### Problem requirements
Lower down are entries containing pictures. Copy exactly, without those pictures, the lines from the line with "(246, 562) none -> (1089, 378) //" through the line with "[634,457,704,472] usefull ->".

### Extracted records
=== Section Start ===

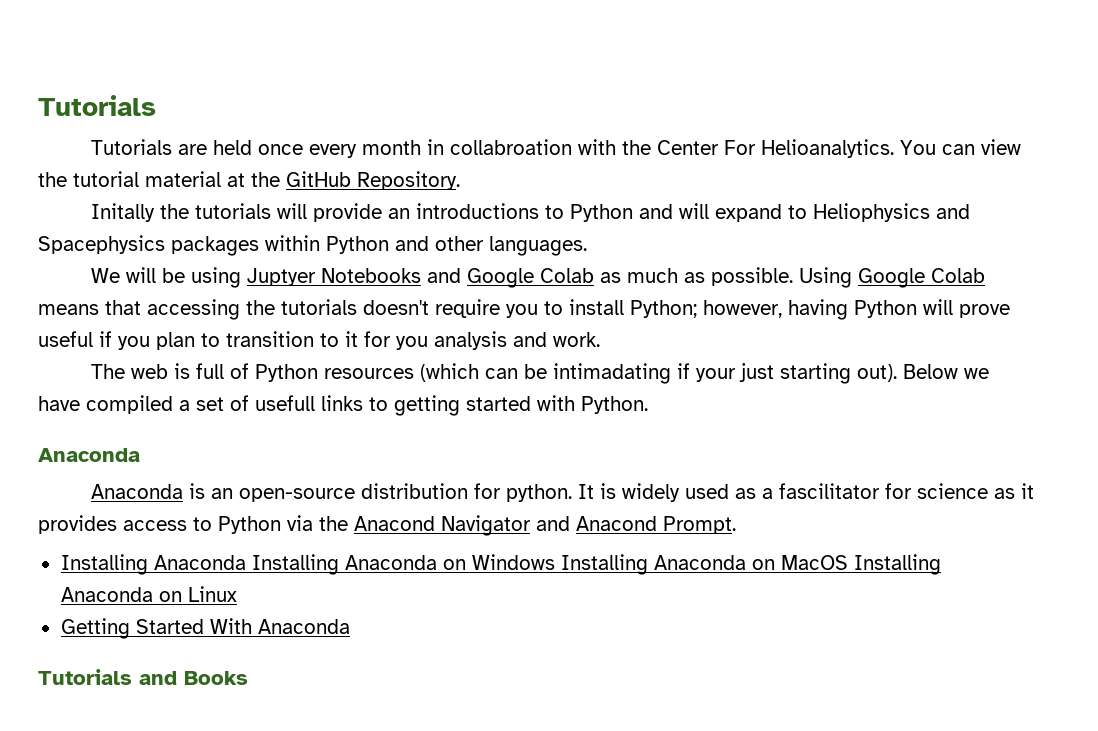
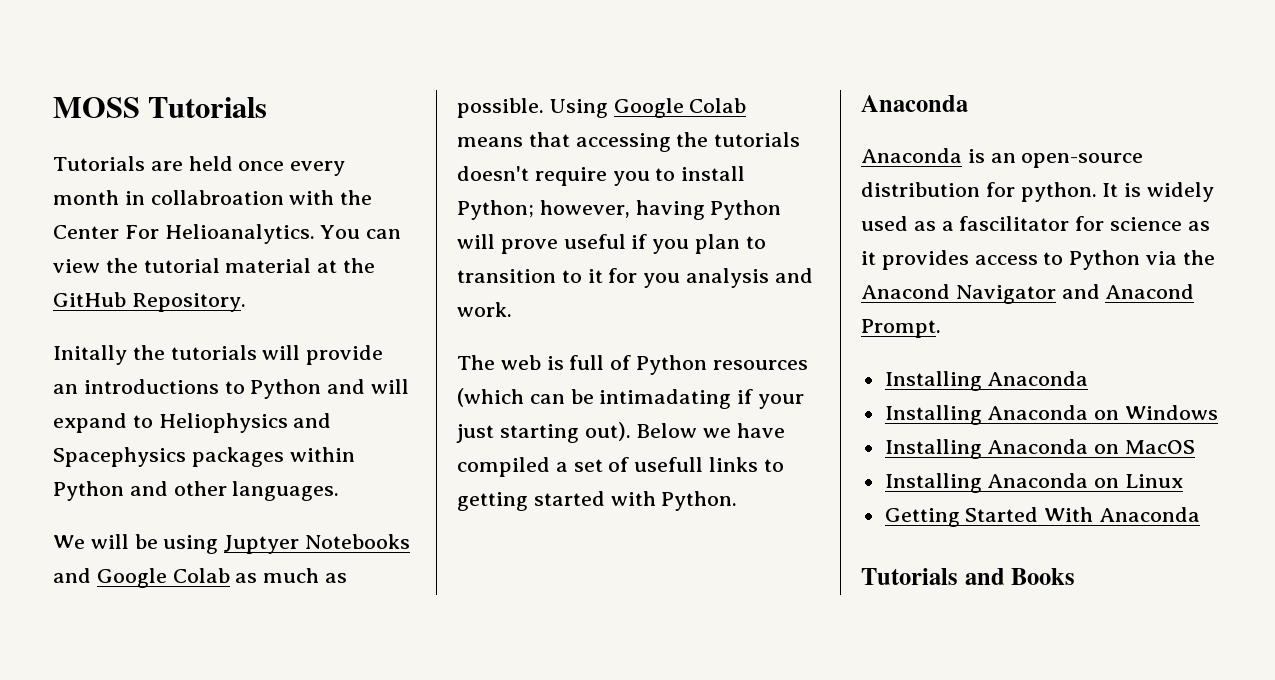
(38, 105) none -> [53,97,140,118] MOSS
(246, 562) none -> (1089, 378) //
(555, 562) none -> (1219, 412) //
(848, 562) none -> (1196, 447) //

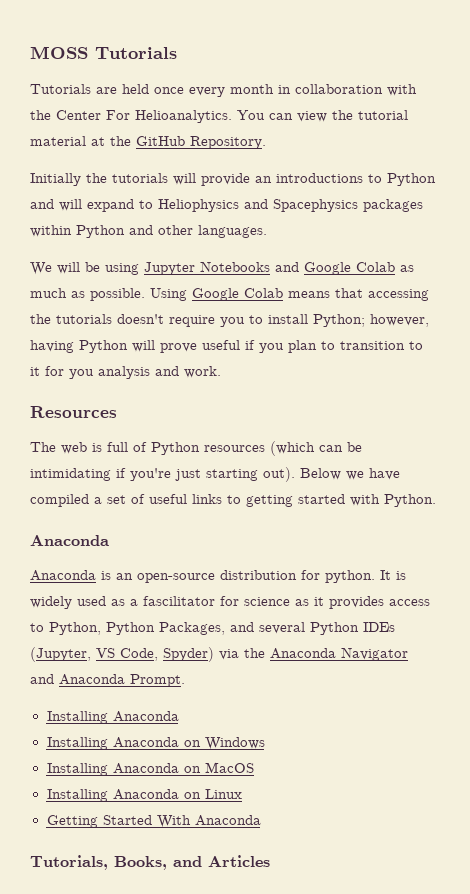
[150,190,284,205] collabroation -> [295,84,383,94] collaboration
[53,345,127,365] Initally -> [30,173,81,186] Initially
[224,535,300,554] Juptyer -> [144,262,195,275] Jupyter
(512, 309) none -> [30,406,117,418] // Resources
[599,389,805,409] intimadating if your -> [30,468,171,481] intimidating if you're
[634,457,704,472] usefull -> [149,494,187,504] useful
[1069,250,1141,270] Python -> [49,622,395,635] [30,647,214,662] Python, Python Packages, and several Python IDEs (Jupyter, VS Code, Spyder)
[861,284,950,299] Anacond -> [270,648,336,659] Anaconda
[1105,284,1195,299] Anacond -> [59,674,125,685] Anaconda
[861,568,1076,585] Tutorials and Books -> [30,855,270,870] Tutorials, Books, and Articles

=== Section End ===
=== Section Start ===

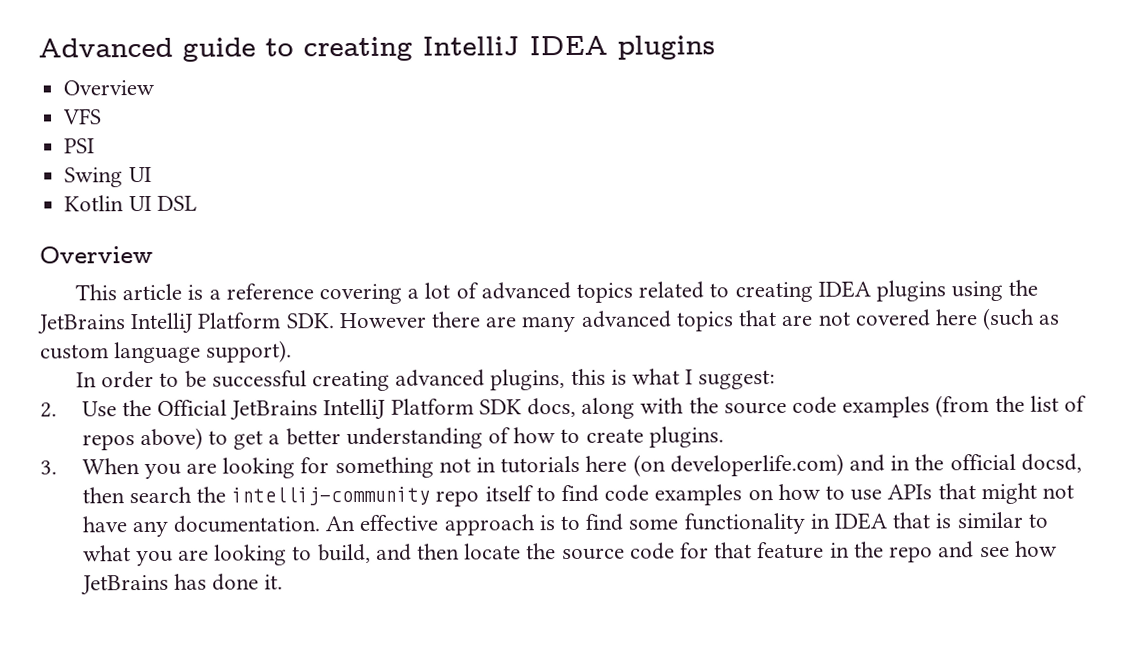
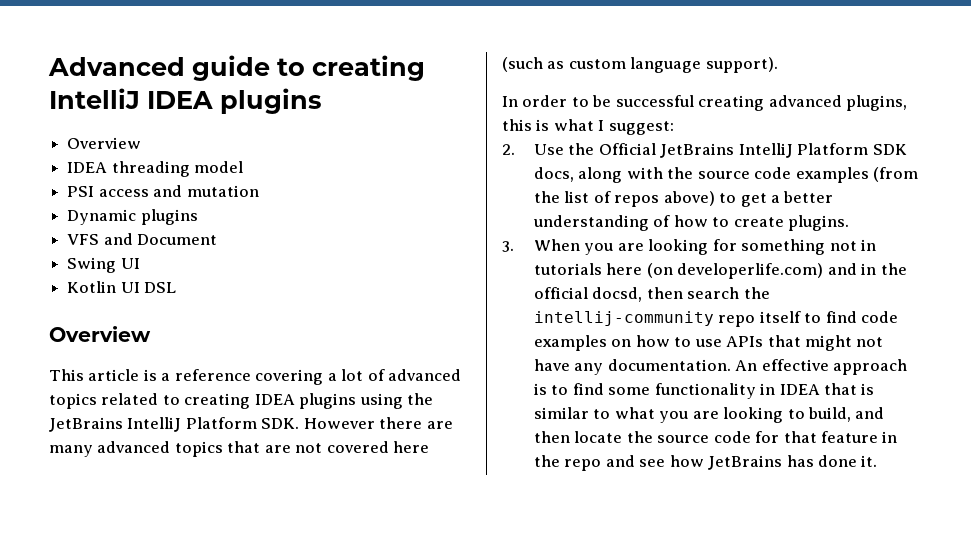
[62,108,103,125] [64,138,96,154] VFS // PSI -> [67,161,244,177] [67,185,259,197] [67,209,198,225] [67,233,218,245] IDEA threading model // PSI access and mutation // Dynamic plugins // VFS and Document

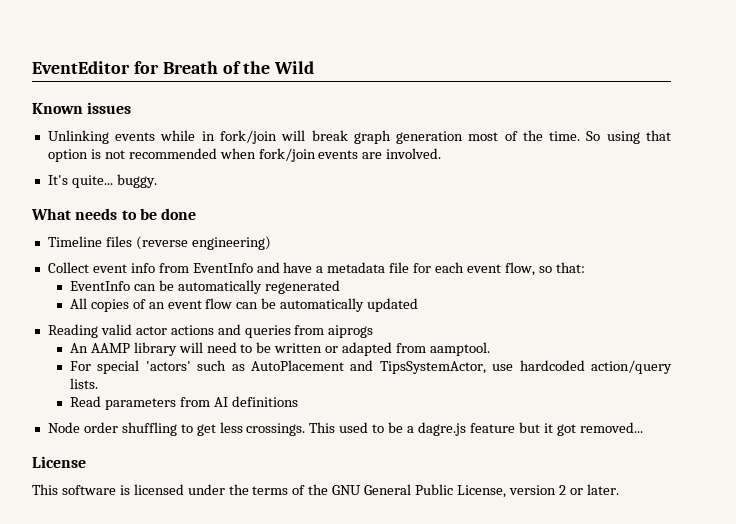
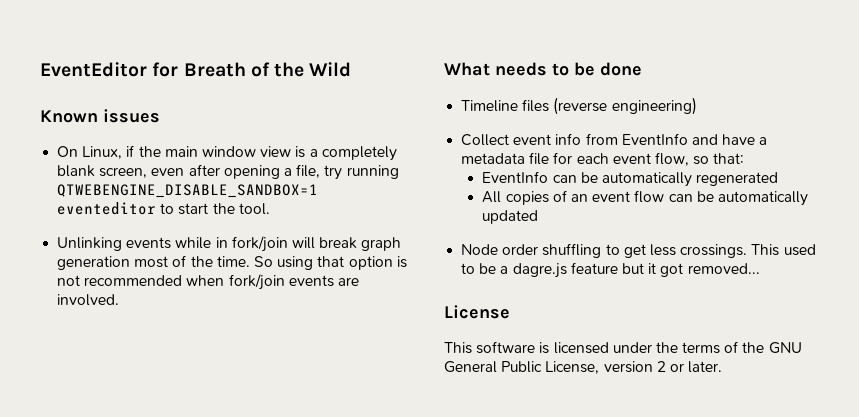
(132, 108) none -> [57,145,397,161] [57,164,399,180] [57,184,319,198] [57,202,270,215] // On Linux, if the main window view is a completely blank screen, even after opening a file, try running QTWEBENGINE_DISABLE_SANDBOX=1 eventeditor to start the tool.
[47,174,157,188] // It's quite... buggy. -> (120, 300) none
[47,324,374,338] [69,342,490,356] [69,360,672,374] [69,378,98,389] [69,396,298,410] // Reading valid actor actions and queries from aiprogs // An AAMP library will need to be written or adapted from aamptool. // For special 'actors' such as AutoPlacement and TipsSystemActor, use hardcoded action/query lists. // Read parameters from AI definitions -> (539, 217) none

=== Section End ===

### Result for this task
(246, 562) none -> (1089, 378) //
(555, 562) none -> (1219, 412) //
(848, 562) none -> (1196, 447) //

[150,190,284,205] collabroation -> [295,84,383,94] collaboration
[53,345,127,365] Initally -> [30,173,81,186] Initially
[224,535,300,554] Juptyer -> [144,262,195,275] Jupyter
(512, 309) none -> [30,406,117,418] // Resources
[599,389,805,409] intimadating if your -> [30,468,171,481] intimidating if you're
[634,457,704,472] usefull -> [149,494,187,504] useful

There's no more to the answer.